Drew Terhaar has about one month left in Oak Park before he heads up to his fishing boat, the F/V Mary Carl in Alaska, where he’ll spend the summer catching about 30,000 pounds of wild salmon. 

As a fisherman for the independently-owned Sitka Salmon Shares, Terhaar’s catch of King and Coho salmon won’t be sent to a national wholesaler who will then send it to a regional wholesaler and then to a distributor and a finally a local retailer.

Instead, his fish will be sold throughout the Midwest at farmers markets, specialty grocery stores, food co-ops — Sugar Beet Food Co-Op, 812 Madison St., started carrying Sitka Salmon Shares fish last year — and directly to consumers through the company’s so-called “community-supported fishery.” 

“People here think it’s neat to find the guy who caught the fish and [know] where it was caught,” Terhaar said in a recent interview. That’s part of the strategy at Sitka Salmon Shares: connecting buyers directly with the fishermen.

Terhaar, who grew up in Deerfield and Lake Forest and recently moved back to the Chicago area, started fishing in Alaska in 2011. He later joined Sitka Salmon Shares after befriending the company’s founder Marsh Skeele, who is now Terhaar’s roommate in Oak Park. 

Skeele said buying from the fishermen has its advantages: It ensures a better product for consumers and also is a better deal for the fishermen. 

The traditional supply chain lumps pristine fish in with “someone who treats their fish like garbage” and many fishermen get low-balled on the price, according to Skeele. “There is no incentive to treat them any better because they’re pooled with other fish,” he said.

Skeele founded the company in 2011 after providing Alaska fish for an event at Knox College in Galesburg. “Everyone loved the fish and wanted more,” he said.
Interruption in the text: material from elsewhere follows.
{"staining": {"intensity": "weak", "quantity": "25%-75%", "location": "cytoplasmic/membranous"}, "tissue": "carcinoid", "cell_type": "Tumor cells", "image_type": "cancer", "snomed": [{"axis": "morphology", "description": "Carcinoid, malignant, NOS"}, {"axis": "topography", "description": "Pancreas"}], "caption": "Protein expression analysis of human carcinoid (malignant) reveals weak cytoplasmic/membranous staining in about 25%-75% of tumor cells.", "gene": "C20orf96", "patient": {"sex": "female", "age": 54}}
That’s how he and business partner Nicolaas Mink, a professor of environmental studies at Knox, formed Sitka Salmon Shares. 

The company established its community-supported fishery (CSF) similar to community-supported agriculture, where members receive produce every month from a local farmer. 

Joining the CSF can run anywhere from $80 to $109 a month, depending on the species mix, but fish can be purchased off the shelf at select locations like Sugar Beet.

The CSF is still 80 percent of Sitka Salmon Shares’ business, according to Skeele, whose company help promote the business by doing cooking classes and dinners with CSF members. He hosted about 30 dinners with Chicagoans last winter. 

“We want to connect the producer with the person getting the fish,” he said. 

The company has been growing rapidly — about 50-60 percent a year, according to Terhaar — and now claims around 4,000 members. Sitka Salmon Shares also recently purchased its own fish processing plant in Sitka, where they flash-freeze the fish within hours of catching it.

Despite the company’s name, salmon isn’t the only thing on the menu. This season Sitka Salmon Shares will offer Alaskan king salmon, sockeye salmon, coho salmon, keta salmon, lingcod, black bass, black cod, Pacific cod, yelloweye, dusky rockfish, spot prawns, Dungeness crab, and halibut, according to the company’s website.

Sugar Beet staff first became aware of the company last year, while attending the annual Good Food Festival in Chicago, according to Gina Milkvich, Sugar Beet outreach coordinator.

“We were on the hunt for an actual distributor that was fishing sustainably or purchasing sustainably,” she said. “Sitka salmon was the ideal opportunity.”

The store currently offers Coho salmon, cod and prawns supplied by Sitka Salmon Shares, she said. 

Rockfish tacos

From the Sitka Salmon Shares website


  • 1 pound rockfish fillets, cut into 1-inch cubes
  • 1 cup all-purpose flour
  • 1 cup rice flour
  • 2 teaspoons chili powder
  • 1 teaspoon cumin
  • 1 teaspoon salt
  • ½ teaspoon freshly ground pepper
  • 8 ounces beer of choice (we used Baranof Brewery’s Silver Bay IPA)
  • 1 cup vegetable oil
  • 3 cloves garlic, minced
  • 2 tablespoons hot sauce (we like Valentina)
  • 8-12 corn tortillas
  • 2 cups red cabbage, shredded
  • 2 cups salsa
  • 1 cup sour cream
  • 2 avocados, sliced
  • ½ cup chopped cilantro leaves
  • hot sauce


Mix the flours, chili powder, cumin, salt and pepper in a bowl. Whisk while gradually adding the beer. Let the batter rest for 15 minutes in the fridge.

Coat fish pieces in batter. Heat 1 inch of vegetable oil in a large skillet. Fry battered fish in batches for about 4 minutes each, turning as needed.

Set aside. Heat corn tortillas in skillet or oven.

Assemble tacos to your liking with 3 or 4 pieces of fish, cabbage, salsa, sour cream, avocado, cilantro, and hot sauce. Feel free to choose your own accompaniments!